Venus mengatakan, kekalahan itu membuat adiknya mendapat kesempatan untuk beristirahat.
Venus, juara tujuh turnamen Grand Slam dan berjuang mengatasi sakit dalam dua tahun belakangan ini, tampil amat mengesankan.
Ia memenangi gelar pertama turnamen WTA dalam 16 bulan ini, ketika tampil sebagai juara di Dubai, Februari lalu.
Venus selanjutnya akan berhadapan dengan bintang tenis dari Kanada, Eugenie Bouchard, unggulan keenam.
Petenis yang sedang naik daun dari Ukraina, Elina Svitolina, mengalahkan unggulan kelima dari Amerika Sloane Stephens 6-4, 6-4 dan maju ke putaran ketiga.
"Saya menunggu lama sekali untuk mendapatkan kemenangan ini," kata pemain berusia 19 tahun, Svitolina, peringkat dunia ke-90 dan naik ke tangga ke-35 minggu ini.

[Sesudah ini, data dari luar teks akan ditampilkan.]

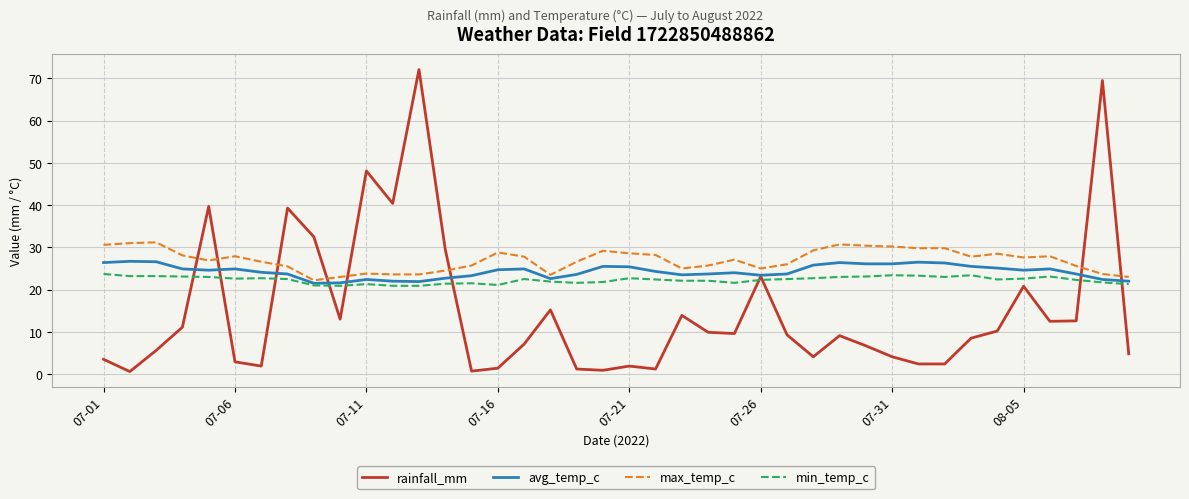

Which series has the largest range (max minus min)?

rainfall_mm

Svitolina selanjutnya akan berhadapan dengan remaja lainnya berusia 17 tahun, Belinda Bencic dari Swiss, yang menang 6-2, 6-1 atas pemain dari Selandia Baru, Marina Erakovic.
Unggulan kedua dari Serbia, Jelena Jankovic, juara pada 2007, maju ke putaran ketiga setelah mengukir kemenangan 6-0, 6-3 atas pemain dari Amerika, Lauren Davis.

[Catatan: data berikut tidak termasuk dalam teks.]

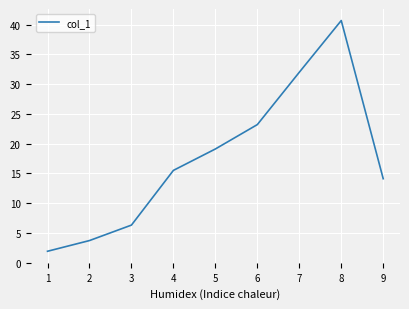

What is the ratio of the value at 2 to the value at 9?

0.3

Unggulan ketiga dari Italia, Sara Errani, melaju mudah, setelah menang atas Kiki Bertens dengan angka 6-3 pada set pertama, sebelum pemain Belanda itu mengundurkan diri karena cedera.
Unggulan keempat dari Jerman, Sabine Lisicki, yang meraih gelar pada 2009, harus bekerja keras untuk maju ke putaran berikutnya setelah menang 7-5, 4-6, 6-3 atas petenis dari Amerika, Vania King.